**What is being asked:** Your answer should consist of the lines below that hold the word "Squamous".

########

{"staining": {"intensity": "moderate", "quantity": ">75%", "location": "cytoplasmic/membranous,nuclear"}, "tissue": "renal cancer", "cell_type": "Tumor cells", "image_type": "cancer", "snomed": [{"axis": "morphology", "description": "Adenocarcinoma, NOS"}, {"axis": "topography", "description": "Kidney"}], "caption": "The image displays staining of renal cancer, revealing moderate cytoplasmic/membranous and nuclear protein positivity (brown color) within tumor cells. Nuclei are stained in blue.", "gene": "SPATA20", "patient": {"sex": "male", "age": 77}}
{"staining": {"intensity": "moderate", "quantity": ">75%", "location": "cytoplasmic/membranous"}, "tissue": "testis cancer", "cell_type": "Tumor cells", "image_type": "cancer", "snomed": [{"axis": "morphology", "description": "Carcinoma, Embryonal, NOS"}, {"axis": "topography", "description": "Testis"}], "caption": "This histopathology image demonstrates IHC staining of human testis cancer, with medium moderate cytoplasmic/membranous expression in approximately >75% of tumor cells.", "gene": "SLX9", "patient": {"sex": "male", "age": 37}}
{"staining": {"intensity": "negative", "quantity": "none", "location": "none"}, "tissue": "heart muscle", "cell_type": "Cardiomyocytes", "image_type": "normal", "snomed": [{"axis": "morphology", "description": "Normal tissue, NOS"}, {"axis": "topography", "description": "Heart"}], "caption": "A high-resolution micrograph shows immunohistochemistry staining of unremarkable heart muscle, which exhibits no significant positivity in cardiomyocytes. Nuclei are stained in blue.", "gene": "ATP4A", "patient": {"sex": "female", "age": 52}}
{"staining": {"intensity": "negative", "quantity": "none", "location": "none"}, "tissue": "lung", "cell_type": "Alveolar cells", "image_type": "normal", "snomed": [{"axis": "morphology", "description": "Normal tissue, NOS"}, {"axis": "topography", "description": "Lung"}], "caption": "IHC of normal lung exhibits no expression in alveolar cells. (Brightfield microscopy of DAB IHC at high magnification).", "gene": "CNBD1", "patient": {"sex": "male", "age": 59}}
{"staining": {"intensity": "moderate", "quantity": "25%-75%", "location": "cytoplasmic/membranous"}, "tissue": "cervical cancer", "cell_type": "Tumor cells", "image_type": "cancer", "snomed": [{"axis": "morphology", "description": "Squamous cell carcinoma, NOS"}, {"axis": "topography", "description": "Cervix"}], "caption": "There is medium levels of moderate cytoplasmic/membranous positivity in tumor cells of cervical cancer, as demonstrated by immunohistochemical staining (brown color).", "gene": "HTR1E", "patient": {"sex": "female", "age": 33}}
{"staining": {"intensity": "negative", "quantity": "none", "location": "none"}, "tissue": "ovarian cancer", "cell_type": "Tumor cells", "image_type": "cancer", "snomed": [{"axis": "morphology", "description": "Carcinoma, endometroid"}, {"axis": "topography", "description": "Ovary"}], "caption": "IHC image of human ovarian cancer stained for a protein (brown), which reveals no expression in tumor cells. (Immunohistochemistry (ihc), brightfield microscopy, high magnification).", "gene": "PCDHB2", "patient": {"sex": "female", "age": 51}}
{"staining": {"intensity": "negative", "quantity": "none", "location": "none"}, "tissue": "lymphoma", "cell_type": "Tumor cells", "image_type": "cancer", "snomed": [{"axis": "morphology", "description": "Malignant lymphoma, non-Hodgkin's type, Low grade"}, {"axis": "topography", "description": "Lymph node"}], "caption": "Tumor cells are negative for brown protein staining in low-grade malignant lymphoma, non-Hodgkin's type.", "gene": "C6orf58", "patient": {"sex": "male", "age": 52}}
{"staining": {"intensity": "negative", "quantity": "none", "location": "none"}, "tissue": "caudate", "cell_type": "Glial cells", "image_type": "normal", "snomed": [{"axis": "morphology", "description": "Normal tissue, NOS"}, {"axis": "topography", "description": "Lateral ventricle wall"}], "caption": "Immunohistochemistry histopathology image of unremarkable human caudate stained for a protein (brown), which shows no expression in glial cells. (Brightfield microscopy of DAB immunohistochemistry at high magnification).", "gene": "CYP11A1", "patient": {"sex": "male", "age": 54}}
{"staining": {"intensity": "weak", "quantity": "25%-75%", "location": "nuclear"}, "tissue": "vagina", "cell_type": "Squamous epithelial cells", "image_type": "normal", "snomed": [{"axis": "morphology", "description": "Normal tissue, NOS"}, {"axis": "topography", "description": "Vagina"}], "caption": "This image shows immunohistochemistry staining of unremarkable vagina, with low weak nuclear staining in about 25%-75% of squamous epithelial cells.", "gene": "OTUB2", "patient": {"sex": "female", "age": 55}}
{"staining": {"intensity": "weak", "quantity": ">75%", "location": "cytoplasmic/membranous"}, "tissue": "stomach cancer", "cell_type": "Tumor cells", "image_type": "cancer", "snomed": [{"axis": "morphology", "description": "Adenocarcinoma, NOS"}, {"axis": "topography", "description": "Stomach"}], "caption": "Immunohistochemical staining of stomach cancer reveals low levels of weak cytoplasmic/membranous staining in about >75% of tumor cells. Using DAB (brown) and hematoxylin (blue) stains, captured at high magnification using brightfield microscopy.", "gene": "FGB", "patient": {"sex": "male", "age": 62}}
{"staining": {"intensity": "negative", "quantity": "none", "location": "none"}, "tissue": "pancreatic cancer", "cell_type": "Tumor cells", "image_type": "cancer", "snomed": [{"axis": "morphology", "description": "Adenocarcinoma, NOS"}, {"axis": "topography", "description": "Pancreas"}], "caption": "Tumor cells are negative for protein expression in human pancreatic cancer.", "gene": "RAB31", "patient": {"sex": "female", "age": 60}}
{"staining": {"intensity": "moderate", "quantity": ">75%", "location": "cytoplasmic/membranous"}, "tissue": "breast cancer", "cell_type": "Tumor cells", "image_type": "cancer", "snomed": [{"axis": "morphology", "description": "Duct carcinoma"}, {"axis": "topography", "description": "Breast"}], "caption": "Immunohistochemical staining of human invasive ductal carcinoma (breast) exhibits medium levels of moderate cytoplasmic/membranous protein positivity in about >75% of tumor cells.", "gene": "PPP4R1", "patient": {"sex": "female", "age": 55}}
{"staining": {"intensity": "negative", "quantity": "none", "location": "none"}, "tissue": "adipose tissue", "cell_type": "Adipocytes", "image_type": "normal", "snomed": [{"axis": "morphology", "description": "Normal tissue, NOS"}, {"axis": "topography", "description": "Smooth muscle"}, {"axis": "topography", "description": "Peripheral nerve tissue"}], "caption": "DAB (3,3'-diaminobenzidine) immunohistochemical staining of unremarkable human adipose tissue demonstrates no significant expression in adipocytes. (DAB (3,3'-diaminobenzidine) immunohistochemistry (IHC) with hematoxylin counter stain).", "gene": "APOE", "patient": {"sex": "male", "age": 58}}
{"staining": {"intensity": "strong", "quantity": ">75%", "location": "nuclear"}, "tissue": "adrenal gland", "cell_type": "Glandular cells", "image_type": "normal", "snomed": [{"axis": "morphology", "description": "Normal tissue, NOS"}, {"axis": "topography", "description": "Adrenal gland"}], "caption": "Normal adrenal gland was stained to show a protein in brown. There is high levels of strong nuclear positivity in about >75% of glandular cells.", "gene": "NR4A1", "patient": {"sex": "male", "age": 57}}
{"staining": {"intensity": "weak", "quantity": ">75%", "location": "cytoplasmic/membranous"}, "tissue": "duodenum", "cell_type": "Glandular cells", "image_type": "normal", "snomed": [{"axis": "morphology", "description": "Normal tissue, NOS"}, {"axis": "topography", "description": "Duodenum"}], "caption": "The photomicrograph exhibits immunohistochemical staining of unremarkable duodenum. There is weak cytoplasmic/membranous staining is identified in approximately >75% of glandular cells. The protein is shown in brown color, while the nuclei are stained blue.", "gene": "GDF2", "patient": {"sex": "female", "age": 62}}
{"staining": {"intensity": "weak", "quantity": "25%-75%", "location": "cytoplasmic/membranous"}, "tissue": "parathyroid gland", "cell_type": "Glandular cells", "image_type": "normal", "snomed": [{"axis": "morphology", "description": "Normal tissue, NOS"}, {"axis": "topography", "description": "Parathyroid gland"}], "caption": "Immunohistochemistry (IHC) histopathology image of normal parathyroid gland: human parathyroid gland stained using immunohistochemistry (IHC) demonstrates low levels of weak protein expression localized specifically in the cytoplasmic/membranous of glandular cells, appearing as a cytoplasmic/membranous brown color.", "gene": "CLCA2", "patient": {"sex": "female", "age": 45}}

########

**Solution to this task:**
{"staining": {"intensity": "moderate", "quantity": "25%-75%", "location": "cytoplasmic/membranous"}, "tissue": "cervical cancer", "cell_type": "Tumor cells", "image_type": "cancer", "snomed": [{"axis": "morphology", "description": "Squamous cell carcinoma, NOS"}, {"axis": "topography", "description": "Cervix"}], "caption": "There is medium levels of moderate cytoplasmic/membranous positivity in tumor cells of cervical cancer, as demonstrated by immunohistochemical staining (brown color).", "gene": "HTR1E", "patient": {"sex": "female", "age": 33}}
{"staining": {"intensity": "weak", "quantity": "25%-75%", "location": "nuclear"}, "tissue": "vagina", "cell_type": "Squamous epithelial cells", "image_type": "normal", "snomed": [{"axis": "morphology", "description": "Normal tissue, NOS"}, {"axis": "topography", "description": "Vagina"}], "caption": "This image shows immunohistochemistry staining of unremarkable vagina, with low weak nuclear staining in about 25%-75% of squamous epithelial cells.", "gene": "OTUB2", "patient": {"sex": "female", "age": 55}}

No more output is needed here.